EXERCISE BRIEF ->
Your answer should be the lines of the data below that contain "Sans".

TASK INPUT ->
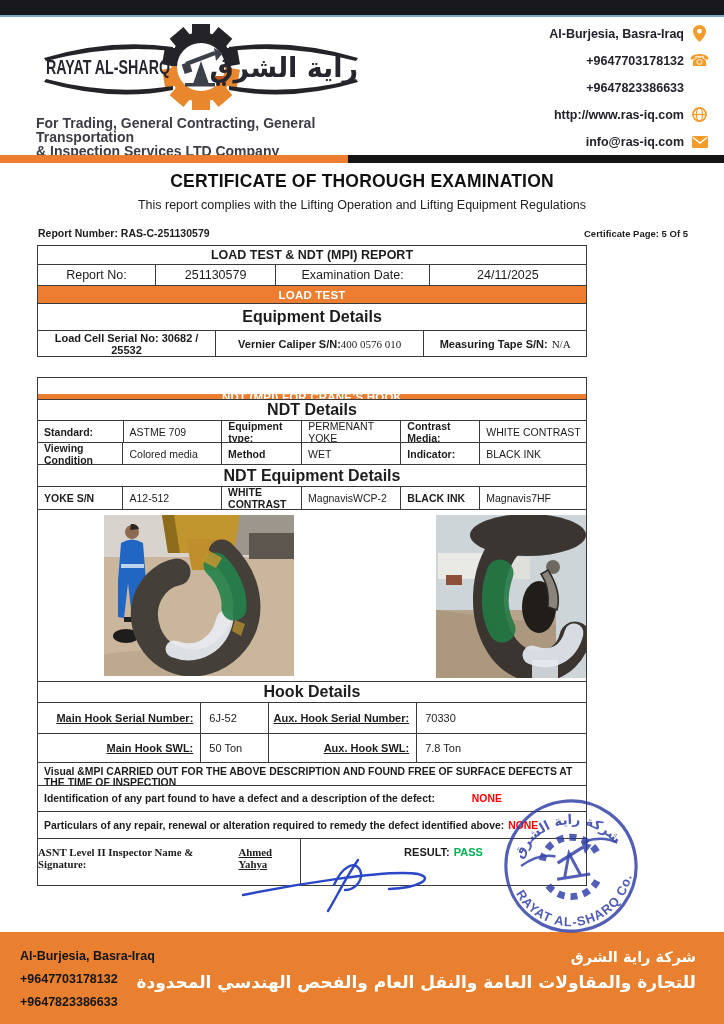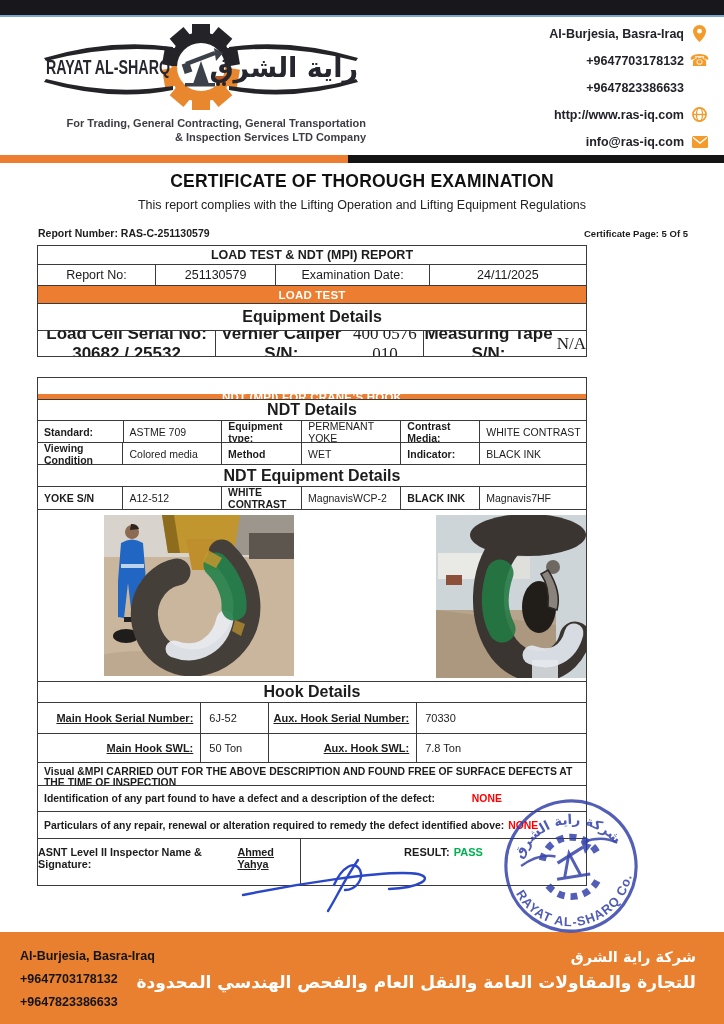--- a/index.html
+++ b/index.html
@@ -9,22 +9,22 @@
     font-family:"Liberation Sans","DejaVu Sans",sans-serif; color:#1c1c1c;
     margin:0 auto; overflow:hidden;
   }
   .abs { position:absolute; }
 
   
   .topbar { top:0; left:0; width:724px; height:17px; background:#17171c; border-bottom:2px solid #7ba6cb; }
 
   
   .logo-wrap { top:20px; left:36px; width:330px; height:134px; }
-  .logo-tagline { position:absolute; top:96px; left:0; width:100%; text-align:right;
-    font-size:11px; font-weight:bold; color:#3c3c44; line-height:14px; }
+  .logo-tagline { position:absolute; top:96px; left:0; width:100%; text-align:left;
+    font-size:14px; font-weight:bold; color:#3c3c44; line-height:14px; }
 
   .contact { top:24px; right:16px; width:220px; }
   .contact-row { display:flex; justify-content:flex-end; align-items:center; gap:7px;
     height:19px; margin-bottom:8px; font-size:12.5px; font-weight:bold; color:#22222b; }
   .contact-icon { width:17px; height:17px; flex:0 0 17px; display:flex; align-items:center; justify-content:center; }
 
   .divider-orange { top:155px; left:0; width:348px; height:8px; background:#ED7D31; }
   .divider-black  { top:155px; left:348px; width:376px; height:8px; background:#141414; }
 
   
@@ -48,21 +48,21 @@
   .lbl { font-weight:bold; font-size:10.5px; padding-left:6px; }
   .val { font-size:10.5px; padding-left:6px; }
   .serif { font-family:"Liberation Serif","DejaVu Serif",serif; }
   .proc { font-weight:bold; font-size:10.4px; padding-left:6px; }
   .none-red { color:#FF0000; font-weight:bold; padding-left:4px; }
   .u { text-decoration:underline; }
 
   .hook-lbl { font-weight:bold; font-size:11px; justify-content:flex-end; text-align:right; padding-right:7px; text-decoration:underline; }
   .hook-val { font-size:11px; padding-left:8px; }
 
-  .sig-cell { justify-content:flex-end; align-items:flex-start; padding-top:7px; font-size:10.8px; font-weight:bold; }
+  .sig-cell { justify-content:flex-end; align-items:flex-start; padding-top:7px; font-size:10.8px; font-weight:bold;font-family:Liberation Serif, serif; }
   .result-cell { justify-content:center; align-items:flex-start; padding-top:7px; font-size:11px; font-weight:bold; gap:4px; }
   .pass-green { color:#00B050; font-weight:bold; }
 
   
   .photo { position:absolute; top:5px; }
 
   
   .stamp { top:797px; left:501px; width:140px; height:138px; z-index:6; opacity:.92; transform:rotate(-9deg); }
   .signature { top:855px; left:237px; width:208px; height:60px; z-index:5; }
 
@@ -200,21 +200,21 @@
       <div class="td c" style="width:22%;">251130579</div>
       <div class="td c" style="width:28%;">Examination Date:</div>
       <div class="td c" style="width:28.5%;">24/11/2025</div>
     </div>
     <div class="tr" style="height:18px;">
       <div class="td orange-bar" style="width:100%;">LOAD TEST</div>
     </div>
     <div class="tr" style="height:27px;">
       <div class="td c section-title" style="width:100%;">Equipment Details</div>
     </div>
-    <div class="tr" style="height:25px;font-size:17px;font-weight:bold;">
+    <div class="tr" style="height:25px;font-size:11px;font-weight:bold;">
       <div class="td c" style="width:32.5%;">Load Cell Serial No: 30682 / 25532</div>
       <div class="td c" style="width:38%;gap:0;">
         <span>Vernier Caliper S/N:</span>
         <span class="serif" style="font-weight:normal;">400 0576 010</span>
       </div>
       <div class="td c" style="width:29.5%;gap:4px;">
         <span>Measuring Tape S/N:</span>
         <span class="serif" style="font-weight:normal;">N/A</span>
       </div>
     </div>

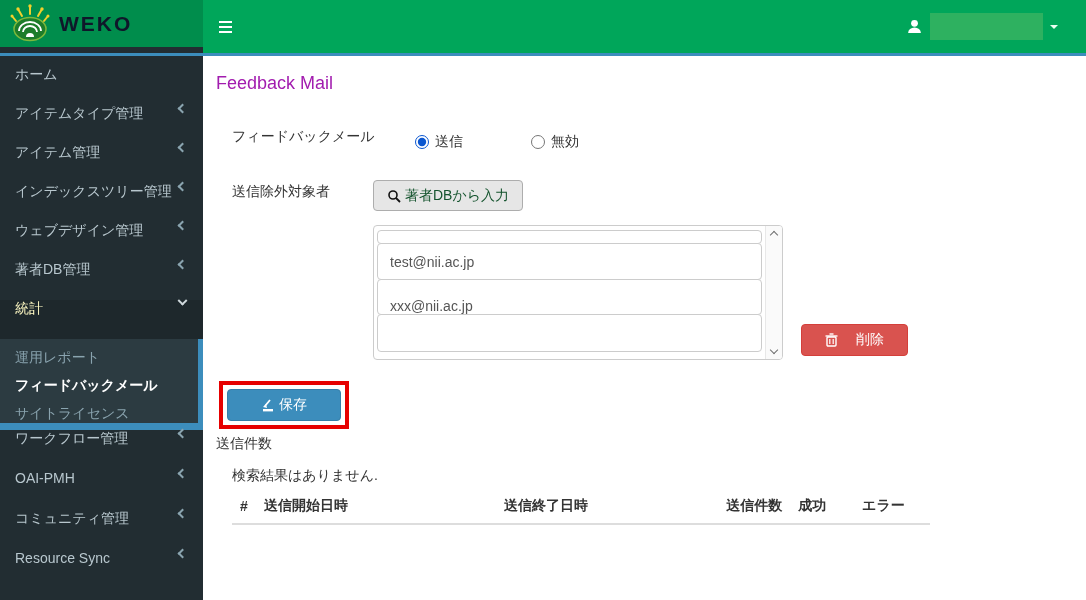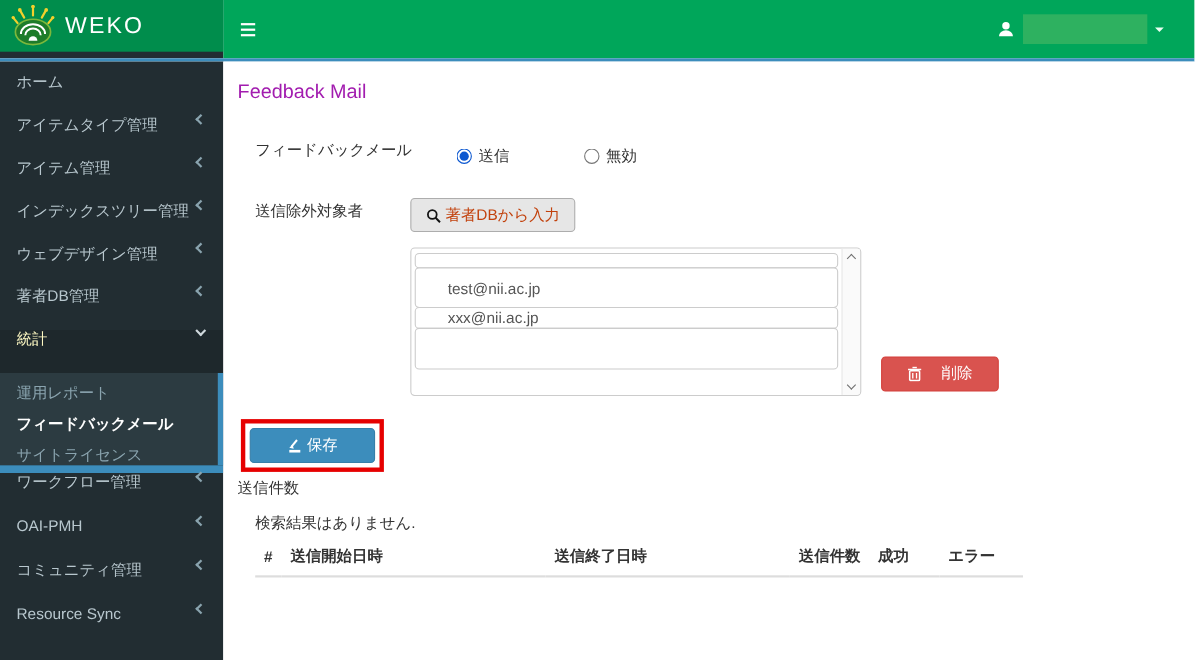--- a/index.html
+++ b/index.html
@@ -5,21 +5,21 @@
   * { margin:0; padding:0; box-sizing:border-box; }
   html,body { width:1086px; height:600px; overflow:hidden; }
   body { font-family:"Liberation Sans","DejaVu Sans",sans-serif; background:#fff; color:#333; }
   .app { position:relative; width:1086px; height:600px; }
 
   
   .topbar { position:absolute; top:0; left:0; width:1086px; height:56px; display:flex; }
   .topbar:after { content:""; position:absolute; left:0; bottom:0; width:100%; height:3px; background:#3c8dbc; }
   .logo-box { width:203px; height:53px; background:#222d32; }
   .logo { width:203px; height:47px; background:#008d4c; display:flex; align-items:center; padding-left:10px; }
-  .logo-text { color:#ffffff; font-size:21px; letter-spacing:2px; font-weight:400; margin-left:9px; }
+  .logo-text { color:#0f172a; font-size:21px; letter-spacing:2px; font-weight:700; margin-left:9px; }
   .navbar { flex:1; height:53px; background:#00a65a; display:flex; align-items:center; }
   .hamburger { width:45px; height:53px; display:flex; flex-direction:column; align-items:center; justify-content:center; gap:3px; cursor:pointer; }
   .hamburger span { display:block; width:13px; height:2px; background:#fff; }
   .nav-right { margin-left:auto; display:flex; align-items:center; margin-right:28px; gap:7px; cursor:pointer; height:53px; }
   .masked-box { width:113px; height:27px; background:#2eb160; }
   .caret-down { width:0; height:0; border-left:4px solid transparent; border-right:4px solid transparent; border-top:4px solid #eafff2; }
 
   
   .sidebar { position:absolute; top:56px; left:0; width:203px; height:544px; background:#222d32; padding-top:10px; font-size:14px; }
   .side-item { height:39px; display:flex; align-items:flex-start; padding:0 15px; color:#b8c7ce; cursor:pointer; position:relative; }
@@ -37,27 +37,27 @@
   .content { position:absolute; left:203px; top:56px; width:883px; height:544px; background:#fff; }
   .page-title { position:absolute; left:13px; top:17px; font-size:18px; font-weight:500; color:#a21caf; }
 
   .lbl-feedback { position:absolute; left:29px; top:70px; width:150px; font-size:14px; line-height:1.5; }
   .radio-group { position:absolute; left:170px; top:77px; display:flex; font-size:14px; }
   .radio-opt { display:flex; align-items:center; gap:6px;margin-left:42px; }
   .radio-opt input { width:14px; height:14px; accent-color:#0b57d0; }
   .radio-opt + .radio-opt { margin-left:68px; }
 
   .lbl-exclusion { position:absolute; left:29px; top:127px; font-size:14px; }
-  .btn-authordb { position:absolute; left:170px; top:124px; height:31px; padding:0 13px; background:#e6e6e6; border:1px solid #adadad; border-radius:4px; font-size:14px; color:#c2410c; display:flex; align-items:center; gap:4px; cursor:pointer; font-family:inherit; }
+  .btn-authordb { position:absolute; left:170px; top:124px; height:31px; padding:0 13px; background:#e6e6e6; border:1px solid #adadad; border-radius:4px; font-size:14px; color:#14532d; display:flex; align-items:center; gap:4px; cursor:pointer; font-family:inherit; }
 
   .listbox { position:absolute; left:170px; top:169px; width:410px; height:135px; border:1px solid #ccc; border-radius:4px; background:#fff; overflow:hidden; padding:4px 20px 0 3px; }
-  .email-row { border:1px solid #ccc; border-radius:4px; background:#fff; font-size:14px; color:#555; display:flex; align-items:center; padding:0 29px; margin-top:-1px; }
+  .email-row { border:1px solid #ccc; border-radius:4px; background:#fff; font-size:14px; color:#555; display:flex; align-items:center; padding:0 12px; margin-top:-1px; }
   .email-row.r0 { height:14px; margin-top:0; }
   .email-row.r1 { height:37px; }
-  .email-row.r2 { height:20px; }
+  .email-row.r2 { height:36px;align-items:flex-end; }
   .email-row.r3 { height:38px; }
   .scrollcol { position:absolute; top:0; right:0; width:17px; height:133px; background:#fafafa; border-left:1px solid #e8e8e8; }
   .scrollcol .sc-chev { position:absolute; left:5px; width:6px; height:6px; border-left:1px solid #6f6f6f; border-top:1px solid #6f6f6f; }
   .scrollcol .up { top:6px; transform:rotate(45deg); }
   .scrollcol .dn { bottom:6px; transform:rotate(-135deg); }
 
   .btn-delete { position:absolute; left:598px; top:268px; width:107px; height:32px; background:#d9534f; border:1px solid #d43f3a; border-radius:4px; color:#fff; font-size:14px; display:flex; align-items:center; justify-content:center; gap:18px; cursor:pointer; font-family:inherit; }
 
   .save-annotation { position:absolute; left:16px; top:325px; width:130px; height:48px; border:4px solid #e60000; padding:4px; }
   .btn-save { width:114px; height:32px; background:#3c8dbc; border:1px solid #367fa9; border-radius:4px; color:#fff; font-size:14px; display:flex; align-items:center; justify-content:center; gap:4px; cursor:pointer; font-family:inherit; }

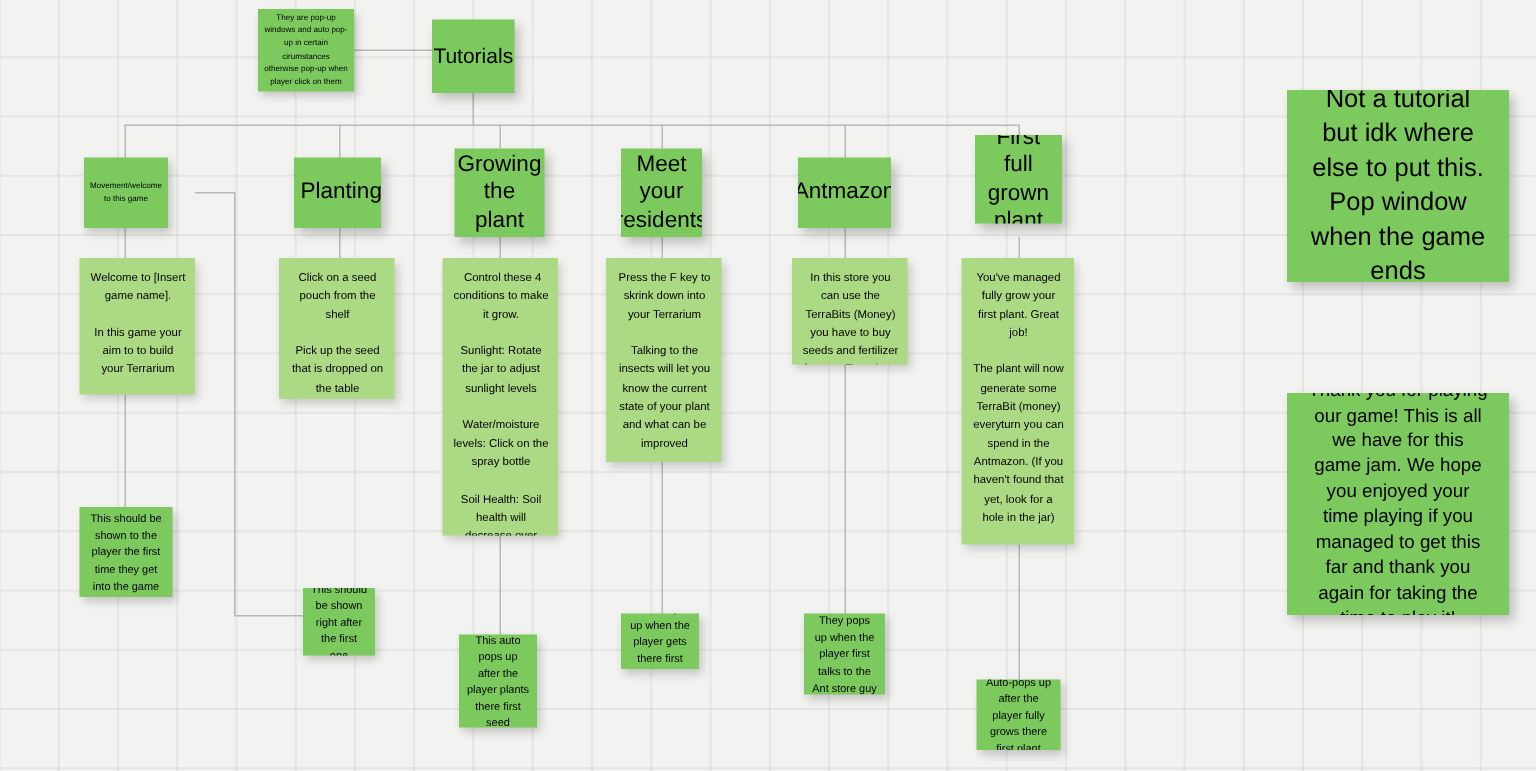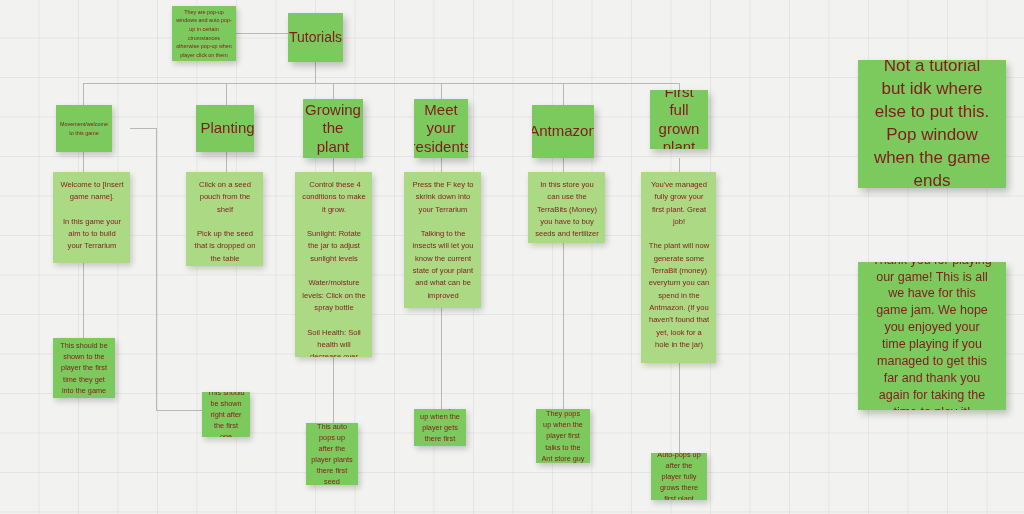--- a/index.html
+++ b/index.html
@@ -20,21 +20,21 @@
   
   .line{position:absolute;background:#b8b8b6;}
   .line.h{height:1px;}
   .line.v{width:1px;}
 
   
   .note{
     position:absolute;
     box-sizing:border-box;
     box-shadow:3px 4px 7px rgba(0,0,0,0.22);
-    color:#7f1d1d;
+    color:#000000;
     overflow:hidden;
     -webkit-font-smoothing:antialiased;
   }
   .note.title{
     background:#7cc95d;
     display:flex;align-items:center;justify-content:center;
     text-align:center;
     font-size:15px;
     line-height:1.22;
     padding:4px 6px;
@@ -145,21 +145,21 @@
 
 Neighbors: Plants have perfernces</div>
   <div class="note micro" style="left:414px;top:409px;width:52px;height:37px;">Auto Pops up when the player gets there first sprout</div>
 
   <div class="note title" style="left:414px;top:99px;width:54px;height:59px;">Meet your residents</div>
   <div class="note body" style="left:404px;top:172px;width:77px;height:136px;">Press the F key to skrink down into your Terrarium
 
 Talking to the insects will let you know the current state of your plant and what can be improved</div>
   <div class="note micro" style="left:536px;top:409px;width:54px;height:54px;">They pops up when the player first talks to the Ant store guy</div>
 
-  <div class="note title" style="left:532px;top:105px;width:62px;height:53px;">Antmazon</div>
+  <div class="note title" style="left:532px;top:105px;width:62px;height:47px;">Antmazon</div>
   <div class="note body" style="left:528px;top:172px;width:77px;height:71px;">In this store you can use the TerraBits (Money) you have to buy seeds and fertilizer for your Terrarium.</div>
   <div class="note micro" style="left:651px;top:453px;width:56px;height:47px;">Auto-pops up after the player fully grows there first plant</div>
 
   <div class="note title" style="left:650px;top:90px;width:58px;height:59px;">First full grown plant</div>
   <div class="note body" style="left:641px;top:172px;width:75px;height:191px;">You've managed fully grow your first plant. Great job!
 
 The plant will now generate some TerraBit (money) everyturn you can spend in the Antmazon. (If you haven't found that yet, look for a hole in the jar)
 
 The money you gets depends on how well you take care of it, so do your best</div>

WRITTEN SOLUTION ->
     font-family:"Liberation Sans","DejaVu Sans",sans-serif; color:#1c1c1c;
   body { font-family:"Liberation Sans","DejaVu Sans",sans-serif; background:#fff; color:#333; }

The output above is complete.